Station | Initial bikes | Capacity | Target after repositioning |
---|---|---|---|
1 | 12 | 20 | 15 |
2 | 5 | 15 | 10 |
3 | 18 | 20 | 15 |
4 | 8 | 15 | 10 |
5 | 20 | 25 | 22 |
6 | 6 | 15 | 10 |
7 | 14 | 20 | 15 |
8 | 9 | 15 | 10 |
9 | 11 | 20 | 12 |
10 | 17 | 20 | 16 |
Model results
The solver produced a feasible overnight plan using two vans. Each van performed a loop, picking up bikes from oversupplied residential stations and delivering them to undersupplied central ones.

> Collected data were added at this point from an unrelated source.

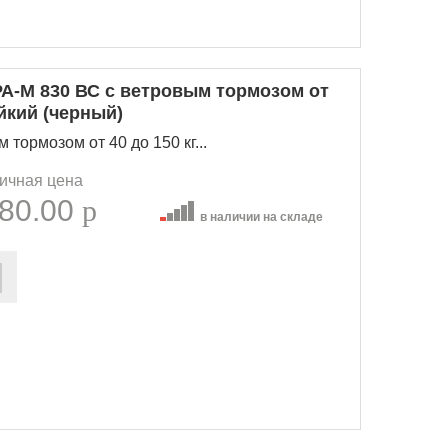
А-М 830 ВС с ветровым тормозом от
йкий (черный)
тормозом от 40 до 150 кг...
ичная цена
80.00
p
в наличии на складе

Van | Route (stations visited) | Bikes moved | Total time (minutes) |
---|---|---|---|
1 | Depot → 3 → 7 → 2 → Depot | 25 | 110 |
2 | Depot → 5 → 10 → 6 → 4 → Depot | 30 | 130 |
Together, the vans redistributed around 55 bikes overnight, bringing every station closer to its target inventory. No station was left completely empty or over capacity, and the total time stayed within the 6-hour operating window.
Final thoughts
This post shows how bike rebalancing can be formalised as an optimisation problem and solved with mixed integer programming. Even in a simplified case with only 10 stations, the model produced realistic van routes and load plans that improved station availability.
Applied to the full Edinburgh network, the same principles would scale up: clustering stations, assigning a small fleet of vans, and rebalancing during the quiet overnight window. The key insights are that:
- Most demand is predictable, so imbalances can be corrected in advance.
- A modest number of vans is sufficient to prevent empty or overflowing stations.
- Mathematical optimisation offers practical guidance for real operations.
Although Edinburgh’s bike share scheme has since closed, the lessons remain relevant for any city. Bike sharing succeeds only when users can rely on bikes being available. Smart rebalancing is what turns a patchy service into a dependable part of sustainable urban transport.